Start of Extracted records

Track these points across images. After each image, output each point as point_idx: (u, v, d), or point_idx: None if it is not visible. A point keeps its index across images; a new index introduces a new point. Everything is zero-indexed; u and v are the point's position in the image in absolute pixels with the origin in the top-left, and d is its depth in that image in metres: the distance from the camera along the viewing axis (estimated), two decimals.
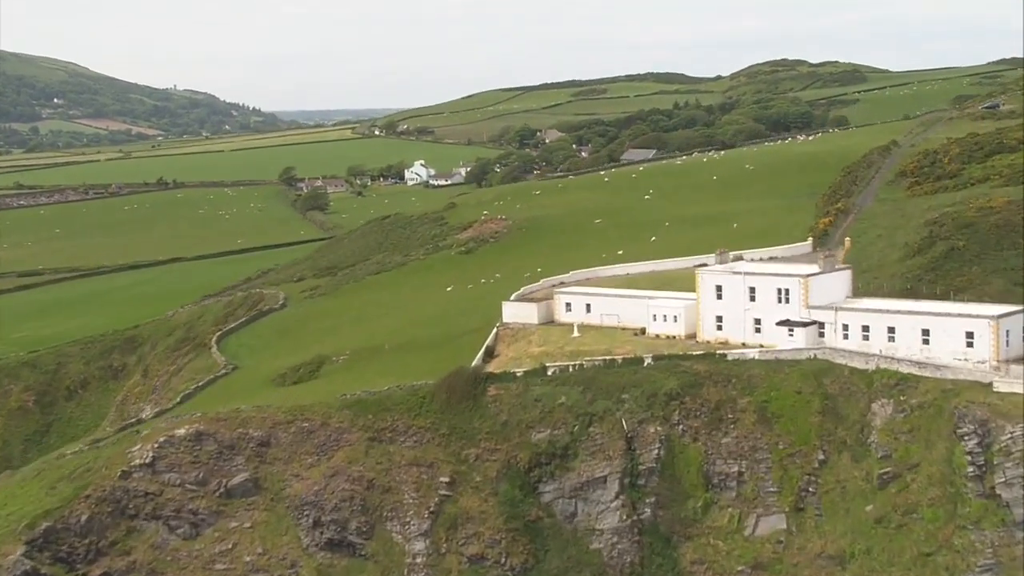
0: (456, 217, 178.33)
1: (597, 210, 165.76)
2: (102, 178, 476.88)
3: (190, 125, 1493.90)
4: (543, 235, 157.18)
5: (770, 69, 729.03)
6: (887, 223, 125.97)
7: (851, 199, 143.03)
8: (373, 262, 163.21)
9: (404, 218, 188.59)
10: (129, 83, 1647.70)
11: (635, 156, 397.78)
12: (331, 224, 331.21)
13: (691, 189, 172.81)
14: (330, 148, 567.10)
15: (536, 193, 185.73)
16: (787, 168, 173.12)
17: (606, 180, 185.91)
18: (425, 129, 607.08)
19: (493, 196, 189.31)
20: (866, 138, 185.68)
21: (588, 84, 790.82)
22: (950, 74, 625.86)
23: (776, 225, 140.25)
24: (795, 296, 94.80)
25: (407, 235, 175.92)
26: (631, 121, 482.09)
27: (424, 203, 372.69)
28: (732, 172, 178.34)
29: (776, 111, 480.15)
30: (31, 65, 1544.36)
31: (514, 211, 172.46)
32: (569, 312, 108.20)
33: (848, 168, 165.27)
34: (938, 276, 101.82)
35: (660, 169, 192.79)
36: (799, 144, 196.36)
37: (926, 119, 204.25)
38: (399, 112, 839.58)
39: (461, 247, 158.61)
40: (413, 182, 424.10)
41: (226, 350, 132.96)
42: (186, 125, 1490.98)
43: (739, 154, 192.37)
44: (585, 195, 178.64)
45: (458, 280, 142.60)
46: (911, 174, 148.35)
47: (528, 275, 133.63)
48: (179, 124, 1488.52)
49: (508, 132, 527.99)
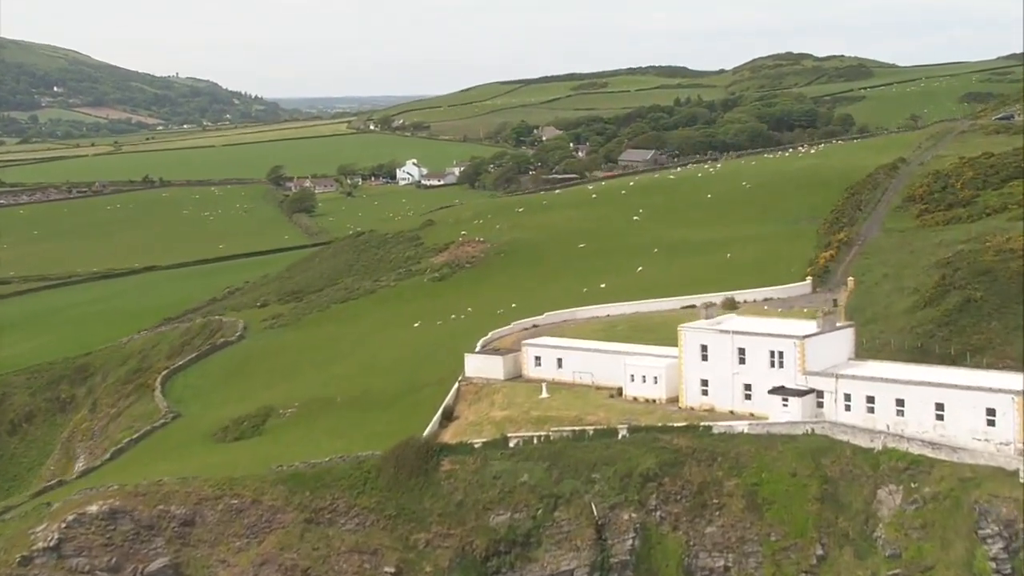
0: (433, 237, 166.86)
1: (582, 232, 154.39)
2: (88, 175, 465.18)
3: (191, 114, 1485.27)
4: (522, 261, 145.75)
5: (774, 63, 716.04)
6: (894, 260, 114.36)
7: (855, 228, 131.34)
8: (341, 287, 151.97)
9: (379, 236, 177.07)
10: (130, 71, 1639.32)
11: (633, 156, 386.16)
12: (316, 228, 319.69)
13: (684, 208, 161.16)
14: (323, 144, 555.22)
15: (519, 211, 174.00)
16: (786, 187, 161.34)
17: (594, 196, 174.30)
18: (420, 124, 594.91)
19: (472, 214, 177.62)
20: (871, 153, 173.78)
21: (588, 77, 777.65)
22: (958, 69, 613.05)
23: (773, 255, 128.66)
24: (790, 360, 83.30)
25: (380, 256, 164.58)
26: (630, 119, 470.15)
27: (413, 204, 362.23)
28: (728, 190, 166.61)
29: (780, 109, 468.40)
30: (31, 53, 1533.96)
31: (493, 232, 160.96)
32: (538, 367, 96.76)
33: (852, 188, 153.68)
34: (952, 332, 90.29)
35: (652, 184, 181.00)
36: (800, 158, 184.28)
37: (935, 130, 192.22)
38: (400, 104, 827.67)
39: (435, 273, 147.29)
40: (405, 182, 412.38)
41: (171, 392, 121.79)
42: (187, 114, 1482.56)
43: (736, 168, 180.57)
44: (570, 214, 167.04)
45: (428, 313, 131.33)
46: (920, 199, 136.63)
47: (501, 311, 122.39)
48: (180, 113, 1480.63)
49: (504, 129, 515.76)
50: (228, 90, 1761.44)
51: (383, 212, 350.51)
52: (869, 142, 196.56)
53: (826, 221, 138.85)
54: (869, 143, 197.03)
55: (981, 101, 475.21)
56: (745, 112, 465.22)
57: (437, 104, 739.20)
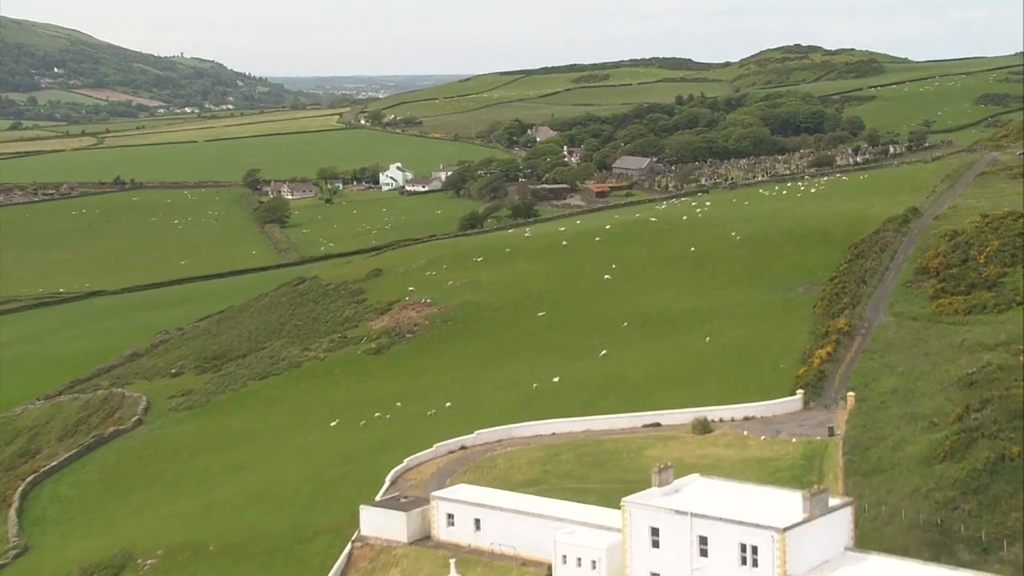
0: (377, 291, 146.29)
1: (544, 294, 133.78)
2: (61, 174, 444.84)
3: (192, 96, 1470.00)
4: (470, 333, 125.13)
5: (781, 56, 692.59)
6: (905, 364, 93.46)
7: (857, 308, 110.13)
8: (266, 355, 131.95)
9: (320, 286, 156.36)
10: (133, 52, 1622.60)
11: (628, 164, 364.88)
12: (285, 244, 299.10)
13: (662, 264, 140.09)
14: (309, 141, 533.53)
15: (477, 260, 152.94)
16: (781, 241, 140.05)
17: (564, 244, 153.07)
18: (412, 120, 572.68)
19: (426, 262, 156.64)
20: (879, 197, 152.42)
21: (590, 69, 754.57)
22: (973, 66, 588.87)
23: (761, 340, 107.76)
24: (766, 558, 62.46)
25: (317, 314, 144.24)
26: (628, 120, 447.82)
27: (393, 214, 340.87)
28: (715, 241, 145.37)
29: (785, 110, 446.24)
30: (31, 33, 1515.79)
31: (444, 290, 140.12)
32: (451, 527, 75.98)
33: (856, 247, 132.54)
34: (981, 506, 69.39)
35: (632, 228, 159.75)
36: (799, 198, 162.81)
37: (952, 166, 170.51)
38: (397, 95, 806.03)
39: (371, 343, 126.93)
40: (388, 187, 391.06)
41: (33, 506, 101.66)
42: (188, 96, 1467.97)
43: (726, 212, 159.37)
44: (534, 268, 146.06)
45: (352, 404, 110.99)
46: (935, 273, 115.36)
47: (433, 412, 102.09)
48: (181, 95, 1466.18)
49: (497, 128, 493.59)
50: (233, 71, 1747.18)
51: (360, 223, 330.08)
52: (877, 177, 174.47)
53: (824, 296, 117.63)
54: (877, 178, 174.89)
55: (998, 103, 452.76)
56: (749, 113, 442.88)
57: (433, 96, 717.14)
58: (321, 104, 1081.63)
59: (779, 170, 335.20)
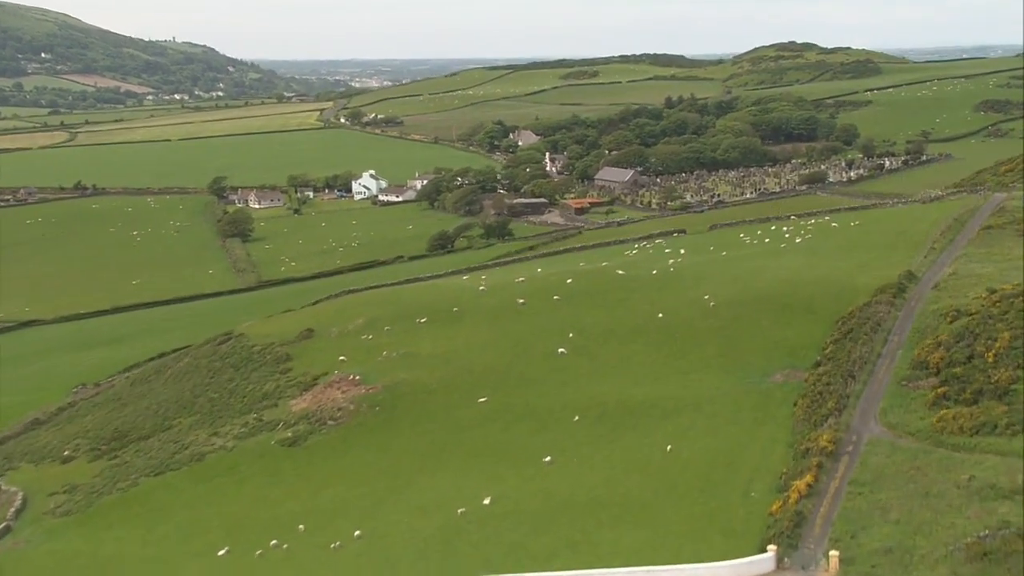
0: (306, 359, 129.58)
1: (489, 372, 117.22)
2: (22, 177, 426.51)
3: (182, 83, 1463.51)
4: (398, 426, 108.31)
5: (775, 54, 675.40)
6: (900, 507, 76.58)
7: (843, 416, 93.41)
8: (171, 438, 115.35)
9: (245, 348, 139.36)
10: (123, 36, 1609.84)
11: (611, 176, 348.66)
12: (244, 263, 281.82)
13: (625, 336, 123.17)
14: (286, 142, 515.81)
15: (420, 322, 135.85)
16: (760, 311, 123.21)
17: (520, 304, 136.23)
18: (393, 120, 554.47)
19: (365, 321, 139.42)
20: (871, 258, 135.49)
21: (579, 64, 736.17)
22: (973, 68, 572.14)
23: (729, 453, 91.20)
24: None
25: (235, 385, 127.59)
26: (613, 124, 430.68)
27: (364, 227, 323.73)
28: (686, 306, 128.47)
29: (777, 115, 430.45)
30: (18, 16, 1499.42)
31: (377, 362, 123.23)
32: None
33: (844, 322, 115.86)
34: None
35: (595, 283, 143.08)
36: (782, 252, 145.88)
37: (954, 212, 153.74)
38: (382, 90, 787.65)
39: (288, 431, 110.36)
40: (361, 196, 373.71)
41: None
42: (178, 83, 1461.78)
43: (700, 270, 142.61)
44: (482, 335, 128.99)
45: (249, 523, 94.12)
46: (935, 369, 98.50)
47: (338, 544, 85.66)
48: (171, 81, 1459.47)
49: (479, 131, 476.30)
50: (225, 56, 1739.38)
51: (327, 239, 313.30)
52: (870, 221, 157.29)
53: (806, 391, 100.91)
54: (870, 222, 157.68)
55: (999, 110, 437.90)
56: (739, 119, 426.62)
57: (418, 92, 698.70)
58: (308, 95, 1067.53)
59: (769, 185, 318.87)
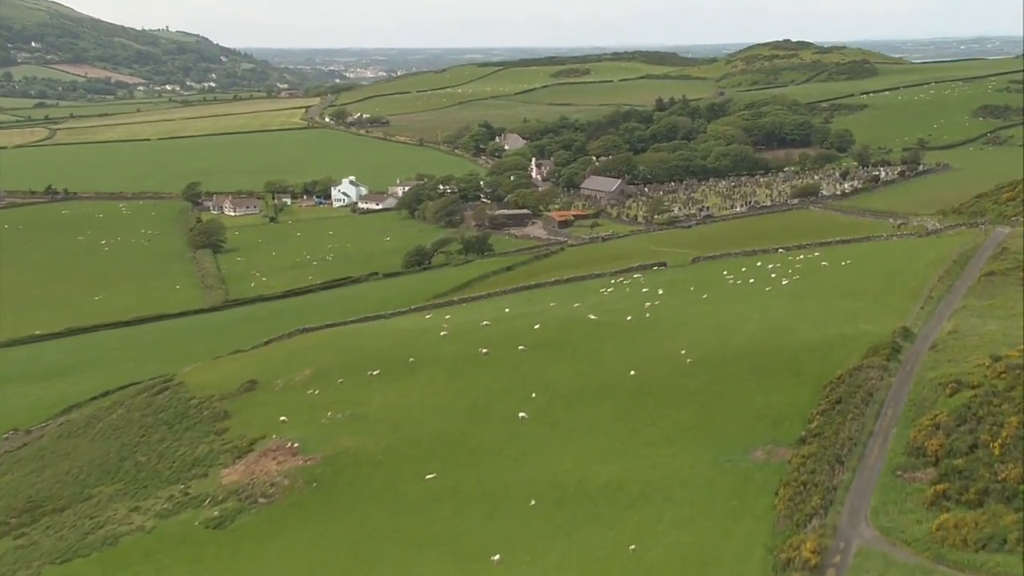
0: (246, 416, 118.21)
1: (441, 440, 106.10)
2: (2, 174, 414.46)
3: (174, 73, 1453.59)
4: (338, 506, 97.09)
5: (770, 53, 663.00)
6: None
7: (829, 516, 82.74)
8: (87, 512, 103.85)
9: (183, 400, 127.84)
10: (115, 25, 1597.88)
11: (597, 185, 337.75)
12: (212, 279, 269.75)
13: (593, 397, 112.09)
14: (268, 143, 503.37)
15: (372, 375, 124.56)
16: (740, 368, 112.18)
17: (483, 353, 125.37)
18: (379, 120, 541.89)
19: (312, 373, 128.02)
20: (863, 309, 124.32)
21: (570, 61, 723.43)
22: (972, 69, 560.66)
23: (701, 557, 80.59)
24: None
25: (165, 446, 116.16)
26: (601, 129, 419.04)
27: (341, 237, 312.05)
28: (661, 361, 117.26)
29: (770, 120, 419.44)
30: (10, 5, 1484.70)
31: (321, 424, 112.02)
32: None
33: (832, 388, 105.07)
34: None
35: (565, 331, 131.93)
36: (768, 296, 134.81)
37: (951, 252, 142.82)
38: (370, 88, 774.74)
39: (215, 508, 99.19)
40: (340, 203, 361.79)
41: None
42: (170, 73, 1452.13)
43: (678, 316, 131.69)
44: (439, 392, 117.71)
45: None
46: (932, 458, 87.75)
47: None
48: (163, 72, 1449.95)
49: (464, 134, 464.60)
50: (219, 46, 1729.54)
51: (301, 250, 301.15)
52: (862, 258, 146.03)
53: (788, 479, 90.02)
54: (862, 260, 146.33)
55: (997, 115, 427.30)
56: (731, 124, 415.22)
57: (406, 90, 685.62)
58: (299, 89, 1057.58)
59: (760, 197, 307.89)
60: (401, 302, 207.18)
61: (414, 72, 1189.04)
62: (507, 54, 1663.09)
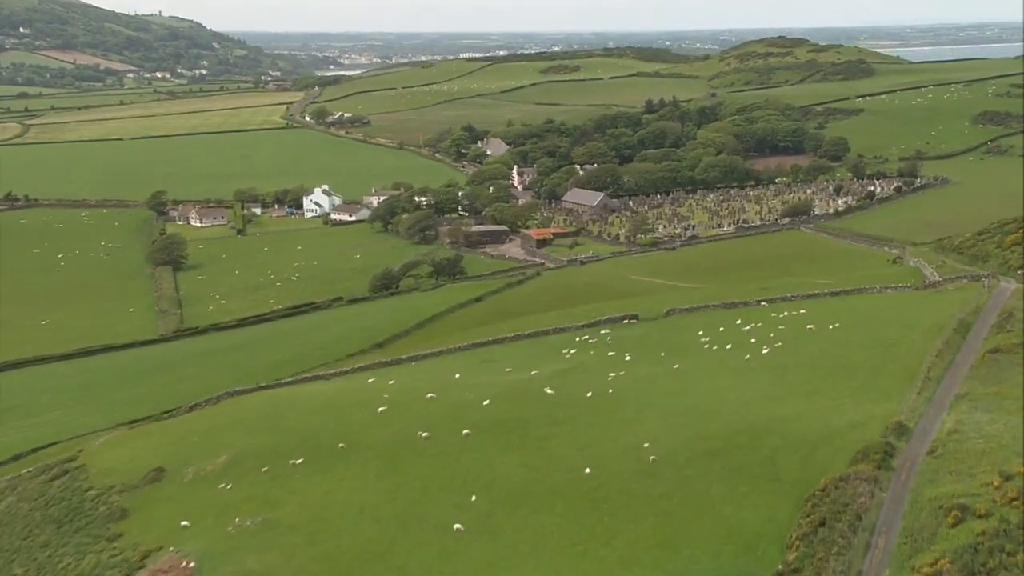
0: (145, 516, 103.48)
1: (363, 557, 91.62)
2: None
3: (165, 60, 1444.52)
4: None
5: (764, 50, 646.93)
6: None
7: None
8: None
9: (79, 492, 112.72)
10: (106, 11, 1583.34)
11: (579, 198, 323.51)
12: (169, 301, 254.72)
13: (542, 500, 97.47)
14: (243, 145, 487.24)
15: (295, 463, 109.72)
16: (710, 467, 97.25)
17: (423, 437, 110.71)
18: (360, 119, 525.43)
19: (230, 459, 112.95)
20: (849, 396, 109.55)
21: (560, 57, 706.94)
22: (971, 70, 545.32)
23: None
24: None
25: (51, 552, 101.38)
26: (587, 136, 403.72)
27: (310, 252, 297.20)
28: (620, 457, 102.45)
29: (763, 126, 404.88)
30: None
31: (228, 534, 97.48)
32: None
33: (814, 503, 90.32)
34: None
35: (516, 409, 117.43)
36: (746, 370, 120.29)
37: (953, 308, 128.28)
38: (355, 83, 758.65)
39: None
40: (312, 214, 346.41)
41: None
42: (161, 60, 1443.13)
43: (643, 395, 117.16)
44: (368, 489, 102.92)
45: None
46: None
47: None
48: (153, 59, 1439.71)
49: (446, 137, 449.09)
50: (212, 31, 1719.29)
51: (267, 268, 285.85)
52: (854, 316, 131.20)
53: None
54: (853, 318, 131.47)
55: (998, 123, 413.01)
56: (722, 130, 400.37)
57: (391, 86, 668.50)
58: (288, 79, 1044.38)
59: (749, 215, 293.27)
60: (360, 339, 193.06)
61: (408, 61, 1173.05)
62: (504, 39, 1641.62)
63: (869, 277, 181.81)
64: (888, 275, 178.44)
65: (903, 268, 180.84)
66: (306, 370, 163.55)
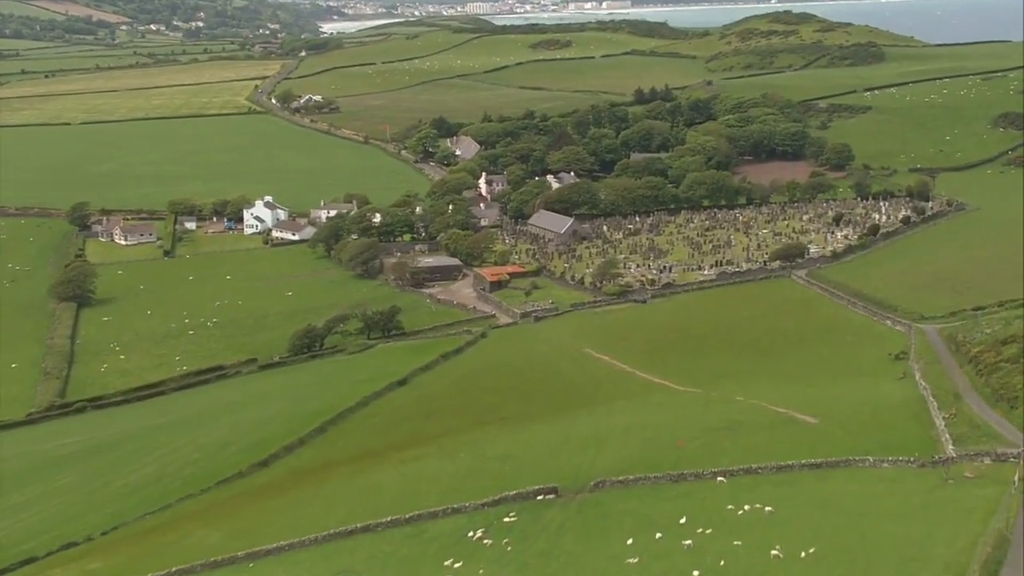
0: None
1: None
2: None
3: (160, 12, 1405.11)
4: None
5: (767, 28, 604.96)
6: None
7: None
8: None
9: None
10: None
11: (547, 223, 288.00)
12: (58, 356, 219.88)
13: None
14: (197, 137, 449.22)
15: None
16: None
17: None
18: (328, 104, 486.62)
19: None
20: None
21: (551, 30, 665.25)
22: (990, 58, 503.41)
23: None
24: None
25: None
26: (564, 138, 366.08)
27: (238, 285, 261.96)
28: None
29: (759, 128, 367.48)
30: None
31: None
32: None
33: None
34: None
35: None
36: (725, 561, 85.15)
37: (973, 524, 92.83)
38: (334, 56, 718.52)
39: None
40: (252, 230, 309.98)
41: None
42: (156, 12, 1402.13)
43: None
44: None
45: None
46: None
47: None
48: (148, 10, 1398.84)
49: (414, 133, 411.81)
50: None
51: (185, 307, 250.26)
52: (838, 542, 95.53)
53: None
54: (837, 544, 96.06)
55: (1020, 126, 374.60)
56: (715, 132, 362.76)
57: (370, 60, 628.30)
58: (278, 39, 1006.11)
59: (735, 251, 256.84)
60: (242, 450, 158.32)
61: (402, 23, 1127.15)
62: None
63: (863, 389, 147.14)
64: (886, 392, 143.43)
65: (905, 384, 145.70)
66: (140, 517, 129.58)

End of Extracted records

Repeat word for word the lines running from the line containing "38: (334, 56, 718.52)" to the end of the entries above, inclusive.

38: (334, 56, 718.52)
39: None
40: (252, 230, 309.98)
41: None
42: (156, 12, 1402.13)
43: None
44: None
45: None
46: None
47: None
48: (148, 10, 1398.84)
49: (414, 133, 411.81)
50: None
51: (185, 307, 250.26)
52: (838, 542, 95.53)
53: None
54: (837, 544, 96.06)
55: (1020, 126, 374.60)
56: (715, 132, 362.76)
57: (370, 60, 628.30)
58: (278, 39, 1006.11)
59: (735, 251, 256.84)
60: (242, 450, 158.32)
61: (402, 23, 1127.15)
62: None
63: (863, 389, 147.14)
64: (886, 392, 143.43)
65: (905, 384, 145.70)
66: (140, 517, 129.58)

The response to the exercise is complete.